Tuesday, December 02, 2003

I Can't Standz No More

Power Line makes note of a story in today's Minneapolis Star Tribune on the funeral of Dale Panchot from Northome, Minnesota who was killed in Iraq on November 17th. I read the same story this morning and realized that I've reached the end of my rope on the mainstream media's constant need to remind us about the May 1st declaration by President Bush that major combat operations had ended in Iraq each and every time a soldier is killed:

He was one of 85 U.S. soldiers killed last month, one of the deadliest since President Bush declared an end to major combat on May 1. Panchot was the third Minnesota soldier to die since the war began, all since Bush's declaration.

I'm sorry but I fail to see how this is relevant to the story and how it's not editorializing. We all know that about Bush's declaration. It was accurate then and it's still accurate now. He did not say the war was over. He said major combat operations were.

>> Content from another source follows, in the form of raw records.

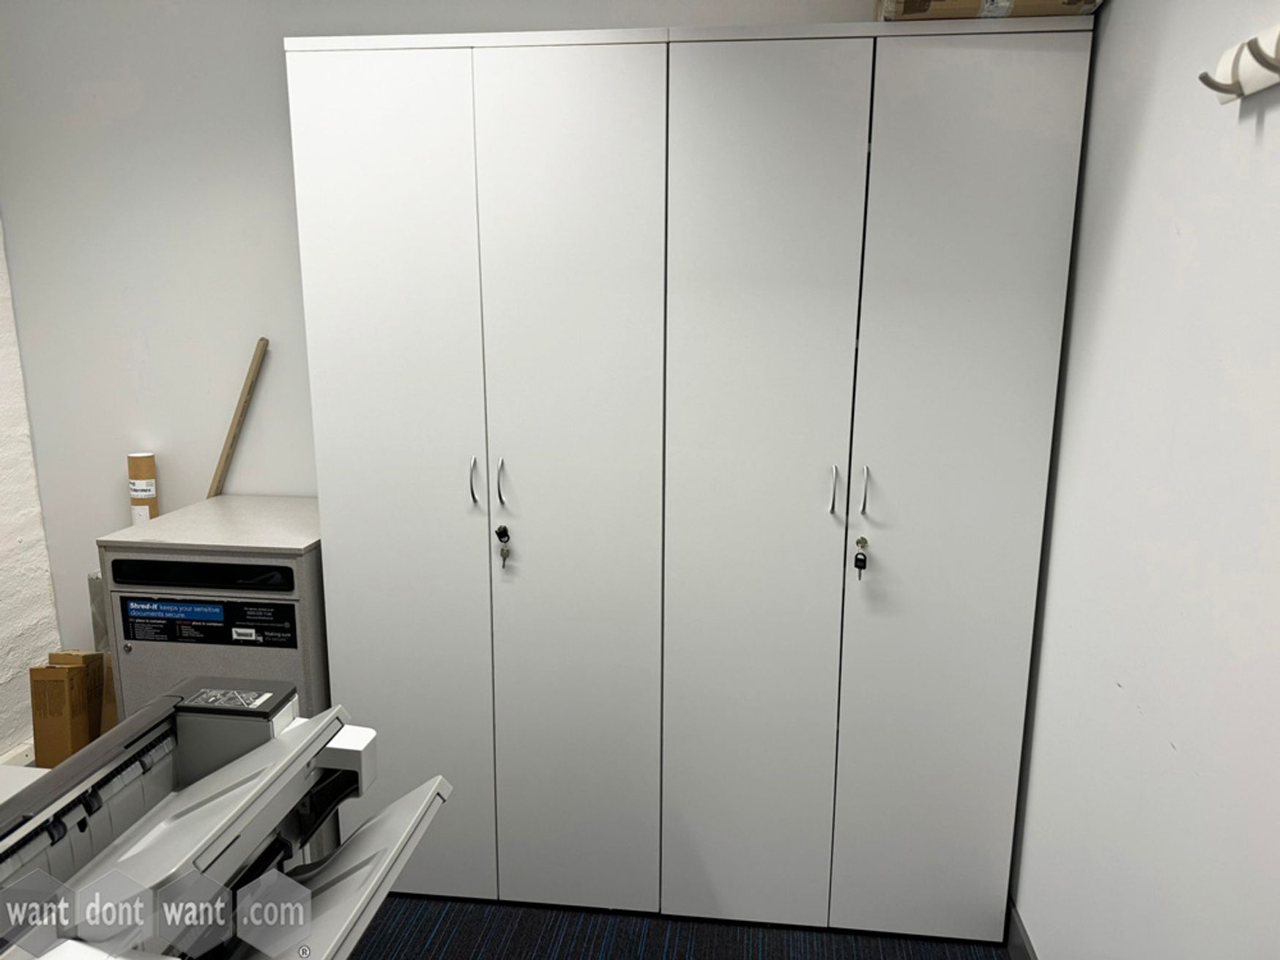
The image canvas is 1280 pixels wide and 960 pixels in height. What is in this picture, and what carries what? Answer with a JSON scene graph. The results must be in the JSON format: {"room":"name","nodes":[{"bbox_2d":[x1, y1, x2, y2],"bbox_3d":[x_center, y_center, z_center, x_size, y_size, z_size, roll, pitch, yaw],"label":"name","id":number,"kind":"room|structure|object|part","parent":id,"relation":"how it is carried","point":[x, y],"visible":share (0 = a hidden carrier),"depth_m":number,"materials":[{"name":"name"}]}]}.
{"room":"office","nodes":[
{"label":"office","id":0,"kind":"room"},
{"bbox_2d":[0,213,62,755],"bbox_3d":[-2.237,0.155,0.889,0.165,2.544,4.138,2,12,7],"label":"left wall","id":1,"kind":"structure","parent":0,"point":[4,668],"depth_m":2.74,"materials":[{"name":"white"}]},
{"bbox_2d":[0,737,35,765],"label":"baseboard","id":2,"kind":"structure","parent":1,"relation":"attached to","point":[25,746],"depth_m":2.79,"materials":[{"name":"white paint"}]},
{"bbox_2d":[1,0,894,713],"bbox_3d":[-0.370,-0.250,2.647,3.369,2.616,0.140,2,12,7],"label":"back wall","id":3,"kind":"structure","parent":0,"point":[269,65],"depth_m":2.60,"materials":[{"name":"white paint"}]},
{"bbox_2d":[354,892,1006,959],"bbox_3d":[-0.836,1.526,0.805,3.614,0.099,4.613,2,12,7],"label":"floor","id":4,"kind":"structure","parent":0,"point":[436,958],"depth_m":2.27,"materials":[{"name":"blue carpet"}]},
{"bbox_2d":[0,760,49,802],"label":"white table","id":5,"kind":"object","parent":4,"relation":"on","point":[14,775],"visible":0.11,"depth_m":1.59,"materials":[{"name":"white"}]},
{"bbox_2d":[29,650,103,767],"bbox_3d":[-1.667,0.725,2.654,0.134,0.442,0.244,2,12,7],"label":"cardboard box","id":6,"kind":"object","parent":4,"relation":"on","point":[51,681],"visible":0.65,"depth_m":2.55,"materials":[{"name":"brown cardboard"}]},
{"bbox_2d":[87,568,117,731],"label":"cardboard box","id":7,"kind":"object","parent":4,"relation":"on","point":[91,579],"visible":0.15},
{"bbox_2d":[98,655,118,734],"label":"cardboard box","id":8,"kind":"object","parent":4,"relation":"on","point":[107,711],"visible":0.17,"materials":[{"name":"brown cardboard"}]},
{"bbox_2d":[96,495,330,718],"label":"shredding console","id":9,"kind":"object","parent":4,"relation":"on","point":[181,584],"visible":0.41,"depth_m":2.24,"materials":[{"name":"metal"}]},
{"bbox_2d":[126,452,158,522],"bbox_3d":[-1.509,0.079,2.707,0.078,0.314,0.077,2,12,7],"label":"cardboard tube","id":10,"kind":"object","parent":9,"relation":"on","point":[149,458],"visible":0.69,"depth_m":2.67,"materials":[{"name":"brown cardboard"}]},
{"bbox_3d":[-1.083,0.232,2.187,0.455,0.066,0.040,2,12,7],"label":"paper slot","id":11,"kind":"part","parent":9,"relation":"part of","materials":[{"name":"black plastic"}]},
{"bbox_2d":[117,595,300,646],"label":"label","id":12,"kind":"object","parent":9,"relation":"attached to","point":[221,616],"visible":0.97,"depth_m":2.21,"materials":[{"name":"black"}]},
{"bbox_2d":[205,336,268,499],"bbox_3d":[-1.250,0.130,2.720,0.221,1.090,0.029,2,12,7],"label":"wooden stick","id":13,"kind":"object","parent":9,"relation":"on","point":[252,372],"visible":0.72,"depth_m":2.65,"materials":[{"name":"brown wood"}]},
{"bbox_2d":[0,678,453,959],"bbox_3d":[-0.627,0.780,1.128,0.646,0.808,0.859,2,12,7],"label":"printer","id":14,"kind":"object","parent":4,"relation":"on","point":[356,861],"visible":0.98,"depth_m":1.17,"materials":[{"name":"plastic"}]},
{"bbox_3d":[-0.441,0.571,1.205,0.269,0.144,0.462,2,12,7],"label":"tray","id":15,"kind":"part","parent":14,"relation":"part of","materials":[{"name":"grey plastic"}]},
{"bbox_2d":[281,30,667,917],"bbox_3d":[-0.342,0.062,2.371,0.824,2.153,0.514,2,12,7],"label":"wardrobe","id":16,"kind":"object","parent":4,"relation":"on","point":[356,146],"visible":0.94,"depth_m":2.11,"materials":[{"name":"white laminate"}]},
{"bbox_3d":[-0.580,0.114,2.140,0.439,2.212,0.084,2,12,7],"label":"door","id":17,"kind":"part","parent":16,"relation":"part of","materials":[{"name":"white laminate"}]},
{"bbox_3d":[-0.398,0.007,2.136,0.015,0.115,0.034,2,12,7],"label":"handle","id":18,"kind":"part","parent":16,"relation":"part of","materials":[{"name":"silver metal"}]},
{"bbox_3d":[-0.332,0.014,2.134,0.015,0.122,0.033,2,12,7],"label":"handle","id":19,"kind":"part","parent":16,"relation":"part of","materials":[{"name":"silver metal"}]},
{"bbox_2d":[493,524,511,567],"bbox_3d":[-0.334,0.164,2.179,0.033,0.112,0.048,2,12,7],"label":"key","id":20,"kind":"object","parent":16,"relation":"hanging from","point":[499,533],"visible":0.96,"depth_m":2.17,"materials":[{"name":"metal"}]},
{"bbox_3d":[-0.169,0.155,2.126,0.357,2.205,0.123,2,12,7],"label":"door","id":21,"kind":"part","parent":16,"relation":"part of","materials":[{"name":"white laminate"}]},
{"bbox_2d":[659,21,1093,943],"bbox_3d":[0.506,0.085,2.253,0.832,2.137,0.501,2,12,7],"label":"right wardrobe","id":22,"kind":"object","parent":4,"relation":"on","point":[997,719],"visible":0.99,"depth_m":2.01,"materials":[{"name":"white laminate"}]},
{"bbox_3d":[0.260,0.147,2.053,0.369,2.106,0.125,2,12,7],"label":"door","id":23,"kind":"part","parent":22,"relation":"part of","materials":[{"name":"white laminate"}]},
{"bbox_3d":[0.438,0.025,2.021,0.014,0.106,0.034,2,12,7],"label":"handle","id":24,"kind":"part","parent":22,"relation":"part of","materials":[{"name":"silver metal"}]},
{"bbox_2d":[852,536,868,581],"bbox_3d":[0.507,0.179,2.038,0.027,0.093,0.052,2,12,7],"label":"key","id":25,"kind":"object","parent":22,"relation":"hanging from","point":[860,563],"visible":0.96,"depth_m":2.03,"materials":[{"name":"metal"}]},
{"bbox_3d":[0.505,0.028,2.001,0.015,0.111,0.033,2,12,7],"label":"handle","id":26,"kind":"part","parent":22,"relation":"part of","materials":[{"name":"silver metal"}]},
{"bbox_3d":[0.687,0.157,2.006,0.341,2.103,0.099,2,12,7],"label":"door","id":27,"kind":"part","parent":22,"relation":"part of","materials":[{"name":"white laminate"}]},
{"bbox_2d":[874,0,1100,20],"bbox_3d":[0.739,-1.078,1.918,0.451,0.219,0.332,2,12,7],"label":"cardboard box","id":28,"kind":"object","parent":22,"relation":"on","point":[973,4],"visible":0.41,"depth_m":1.81,"materials":[{"name":"cardboard"}]},
{"bbox_2d":[1009,0,1279,959],"bbox_3d":[0.790,0.260,0.324,0.144,2.578,4.360,2,12,7],"label":"right wall","id":29,"kind":"structure","parent":0,"point":[1177,740],"depth_m":1.48,"materials":[{"name":"white paint"}]},
{"bbox_2d":[1003,896,1037,959],"bbox_3d":[0.742,1.427,0.763,0.014,0.127,3.744,2,12,7],"label":"baseboard","id":30,"kind":"structure","parent":29,"relation":"attached to","point":[1021,936],"depth_m":2.16,"materials":[{"name":"grey"}]},
{"bbox_2d":[1198,24,1279,104],"bbox_3d":[0.782,-0.512,0.977,0.073,0.076,0.610,2,12,7],"label":"coat rack","id":31,"kind":"object","parent":29,"relation":"attached to","point":[1270,82],"visible":0.99,"depth_m":1.18,"materials":[{"name":"white"}]}
]}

Major combat operations can be considered as conventional warfare. That stage is clearly over. We are now engaged in unconventional warfare against the Iraqi insurgents. Why it matters if a soldier died during the approach to Baghdad in April or while on patrol three months later is beyond me. They both died in the Iraqi theater of operations as part of the larger ongoing war.

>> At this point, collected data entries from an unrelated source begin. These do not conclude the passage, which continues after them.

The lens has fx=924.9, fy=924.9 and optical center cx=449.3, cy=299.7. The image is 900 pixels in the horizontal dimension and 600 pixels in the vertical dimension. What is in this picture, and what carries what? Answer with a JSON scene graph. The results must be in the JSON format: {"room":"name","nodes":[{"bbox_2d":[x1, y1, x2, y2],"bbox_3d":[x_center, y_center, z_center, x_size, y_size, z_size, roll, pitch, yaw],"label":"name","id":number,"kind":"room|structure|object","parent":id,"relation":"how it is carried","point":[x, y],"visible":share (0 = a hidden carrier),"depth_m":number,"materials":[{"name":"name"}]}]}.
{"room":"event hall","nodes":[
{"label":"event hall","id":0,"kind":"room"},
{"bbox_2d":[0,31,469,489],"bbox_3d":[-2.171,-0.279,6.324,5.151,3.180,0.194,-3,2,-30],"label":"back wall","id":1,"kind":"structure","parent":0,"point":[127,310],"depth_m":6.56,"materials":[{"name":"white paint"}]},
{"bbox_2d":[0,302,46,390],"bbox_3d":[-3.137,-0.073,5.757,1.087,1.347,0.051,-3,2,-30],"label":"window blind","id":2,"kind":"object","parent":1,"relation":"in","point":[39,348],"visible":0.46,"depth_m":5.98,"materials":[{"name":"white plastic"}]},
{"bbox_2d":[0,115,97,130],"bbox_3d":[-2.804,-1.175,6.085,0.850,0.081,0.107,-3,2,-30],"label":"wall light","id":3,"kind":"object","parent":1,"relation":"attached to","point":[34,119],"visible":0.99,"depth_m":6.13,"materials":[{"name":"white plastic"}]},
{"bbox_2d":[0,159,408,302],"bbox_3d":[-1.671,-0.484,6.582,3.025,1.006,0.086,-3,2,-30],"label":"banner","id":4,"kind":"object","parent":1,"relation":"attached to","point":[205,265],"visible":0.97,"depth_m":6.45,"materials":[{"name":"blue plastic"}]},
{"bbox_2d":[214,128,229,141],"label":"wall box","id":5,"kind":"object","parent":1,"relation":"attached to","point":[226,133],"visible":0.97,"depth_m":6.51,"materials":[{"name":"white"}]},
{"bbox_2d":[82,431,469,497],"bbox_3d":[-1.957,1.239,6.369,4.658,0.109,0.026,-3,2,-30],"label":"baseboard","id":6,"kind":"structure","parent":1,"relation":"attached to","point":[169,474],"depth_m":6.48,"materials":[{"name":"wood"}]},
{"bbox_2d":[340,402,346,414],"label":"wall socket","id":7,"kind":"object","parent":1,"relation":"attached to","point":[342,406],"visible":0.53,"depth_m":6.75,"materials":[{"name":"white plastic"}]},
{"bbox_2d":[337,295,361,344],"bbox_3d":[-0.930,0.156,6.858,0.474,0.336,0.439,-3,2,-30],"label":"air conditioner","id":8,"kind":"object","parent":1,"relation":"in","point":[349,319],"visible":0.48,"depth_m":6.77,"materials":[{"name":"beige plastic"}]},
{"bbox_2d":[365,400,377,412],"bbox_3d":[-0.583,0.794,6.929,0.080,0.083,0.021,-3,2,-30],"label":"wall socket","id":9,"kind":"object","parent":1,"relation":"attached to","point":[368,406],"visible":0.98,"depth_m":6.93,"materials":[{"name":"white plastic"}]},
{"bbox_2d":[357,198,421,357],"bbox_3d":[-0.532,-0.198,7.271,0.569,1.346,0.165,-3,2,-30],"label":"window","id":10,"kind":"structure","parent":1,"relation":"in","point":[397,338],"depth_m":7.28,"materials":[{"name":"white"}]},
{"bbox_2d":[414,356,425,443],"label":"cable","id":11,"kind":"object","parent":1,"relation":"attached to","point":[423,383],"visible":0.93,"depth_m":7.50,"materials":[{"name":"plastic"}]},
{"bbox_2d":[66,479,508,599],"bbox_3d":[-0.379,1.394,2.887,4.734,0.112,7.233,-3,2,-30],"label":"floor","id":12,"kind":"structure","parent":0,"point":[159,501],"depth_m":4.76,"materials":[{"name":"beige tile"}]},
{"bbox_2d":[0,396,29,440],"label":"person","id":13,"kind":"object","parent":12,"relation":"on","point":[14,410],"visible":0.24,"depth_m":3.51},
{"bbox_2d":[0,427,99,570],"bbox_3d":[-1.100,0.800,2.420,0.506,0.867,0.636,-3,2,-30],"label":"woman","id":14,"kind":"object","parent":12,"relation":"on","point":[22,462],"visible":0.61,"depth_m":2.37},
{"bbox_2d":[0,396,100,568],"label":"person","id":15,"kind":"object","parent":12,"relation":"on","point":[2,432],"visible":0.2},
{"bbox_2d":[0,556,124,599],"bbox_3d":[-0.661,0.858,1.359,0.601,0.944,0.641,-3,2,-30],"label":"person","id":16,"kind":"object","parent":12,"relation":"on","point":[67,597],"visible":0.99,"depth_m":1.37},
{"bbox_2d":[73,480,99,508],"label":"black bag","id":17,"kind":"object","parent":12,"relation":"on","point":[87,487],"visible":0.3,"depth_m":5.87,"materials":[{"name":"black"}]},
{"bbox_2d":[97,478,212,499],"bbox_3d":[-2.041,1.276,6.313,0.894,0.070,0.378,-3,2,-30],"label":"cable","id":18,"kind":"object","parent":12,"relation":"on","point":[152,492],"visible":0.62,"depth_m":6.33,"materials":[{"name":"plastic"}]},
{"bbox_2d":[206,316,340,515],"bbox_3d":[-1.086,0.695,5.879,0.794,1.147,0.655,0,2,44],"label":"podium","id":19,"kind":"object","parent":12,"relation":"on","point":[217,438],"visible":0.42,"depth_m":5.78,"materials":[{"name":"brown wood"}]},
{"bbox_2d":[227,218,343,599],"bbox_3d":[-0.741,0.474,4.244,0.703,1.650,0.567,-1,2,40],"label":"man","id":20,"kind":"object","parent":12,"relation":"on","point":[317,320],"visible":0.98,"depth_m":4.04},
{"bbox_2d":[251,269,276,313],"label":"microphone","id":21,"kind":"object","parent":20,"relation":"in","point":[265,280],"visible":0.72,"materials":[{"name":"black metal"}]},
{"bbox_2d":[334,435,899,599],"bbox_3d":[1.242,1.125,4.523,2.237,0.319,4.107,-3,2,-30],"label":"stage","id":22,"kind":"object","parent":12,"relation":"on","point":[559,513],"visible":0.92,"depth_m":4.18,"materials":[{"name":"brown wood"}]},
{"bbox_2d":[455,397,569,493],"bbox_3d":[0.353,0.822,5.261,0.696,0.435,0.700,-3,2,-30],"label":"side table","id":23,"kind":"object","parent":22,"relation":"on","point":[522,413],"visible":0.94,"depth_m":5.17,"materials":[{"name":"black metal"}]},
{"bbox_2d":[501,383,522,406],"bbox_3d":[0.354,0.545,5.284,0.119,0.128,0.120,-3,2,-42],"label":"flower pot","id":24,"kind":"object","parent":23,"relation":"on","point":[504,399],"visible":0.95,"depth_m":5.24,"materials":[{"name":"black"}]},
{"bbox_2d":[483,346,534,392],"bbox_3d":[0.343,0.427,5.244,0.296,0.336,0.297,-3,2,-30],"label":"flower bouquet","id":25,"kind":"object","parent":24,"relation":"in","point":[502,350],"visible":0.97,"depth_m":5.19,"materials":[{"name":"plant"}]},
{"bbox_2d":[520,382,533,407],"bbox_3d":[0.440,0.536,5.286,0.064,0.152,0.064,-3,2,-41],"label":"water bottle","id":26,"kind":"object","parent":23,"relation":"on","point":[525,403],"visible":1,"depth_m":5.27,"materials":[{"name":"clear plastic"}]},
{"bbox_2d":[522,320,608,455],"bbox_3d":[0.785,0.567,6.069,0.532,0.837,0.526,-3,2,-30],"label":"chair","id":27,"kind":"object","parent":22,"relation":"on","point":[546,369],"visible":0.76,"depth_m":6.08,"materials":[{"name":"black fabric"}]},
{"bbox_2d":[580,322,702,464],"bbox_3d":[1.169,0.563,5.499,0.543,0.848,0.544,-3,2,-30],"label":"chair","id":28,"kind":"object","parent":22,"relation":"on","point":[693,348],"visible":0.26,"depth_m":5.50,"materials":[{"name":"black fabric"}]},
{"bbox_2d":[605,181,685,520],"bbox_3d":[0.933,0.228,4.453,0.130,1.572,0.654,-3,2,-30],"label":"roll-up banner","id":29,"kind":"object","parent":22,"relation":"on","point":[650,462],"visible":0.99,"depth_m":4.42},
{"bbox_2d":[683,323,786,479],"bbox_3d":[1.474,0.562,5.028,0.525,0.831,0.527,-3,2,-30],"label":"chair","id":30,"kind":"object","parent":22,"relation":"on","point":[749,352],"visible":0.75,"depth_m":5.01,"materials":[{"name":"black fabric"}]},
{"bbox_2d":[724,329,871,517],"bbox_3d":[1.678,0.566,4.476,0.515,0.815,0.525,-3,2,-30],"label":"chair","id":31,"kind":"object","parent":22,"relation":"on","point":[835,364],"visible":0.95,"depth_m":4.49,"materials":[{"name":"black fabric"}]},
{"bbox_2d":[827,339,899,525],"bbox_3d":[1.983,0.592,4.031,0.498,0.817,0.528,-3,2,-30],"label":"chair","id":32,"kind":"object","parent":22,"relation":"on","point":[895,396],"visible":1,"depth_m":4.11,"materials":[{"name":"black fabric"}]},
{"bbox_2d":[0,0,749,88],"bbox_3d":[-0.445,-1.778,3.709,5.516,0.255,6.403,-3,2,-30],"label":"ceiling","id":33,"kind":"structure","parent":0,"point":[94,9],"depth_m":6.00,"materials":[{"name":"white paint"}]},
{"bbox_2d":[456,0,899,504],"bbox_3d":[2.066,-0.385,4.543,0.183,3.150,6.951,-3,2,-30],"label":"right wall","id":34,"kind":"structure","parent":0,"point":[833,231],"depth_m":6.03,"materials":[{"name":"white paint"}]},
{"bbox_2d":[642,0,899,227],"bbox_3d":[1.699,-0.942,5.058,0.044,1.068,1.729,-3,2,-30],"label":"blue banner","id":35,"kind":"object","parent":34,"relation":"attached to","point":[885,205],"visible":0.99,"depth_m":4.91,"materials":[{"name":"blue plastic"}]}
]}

If you want to tell us how many soldiers have been killed in the war since 9/11 fine. If you want to tell us how many soldiers have been killed in Iraq since operations began there fine. If you even want to tell us how many soldiers have died since the Iraqi insurgency began I can handle it. But quit including the crap about "since Bush's May 1st declaration" as if it has any place in a legitimate news story.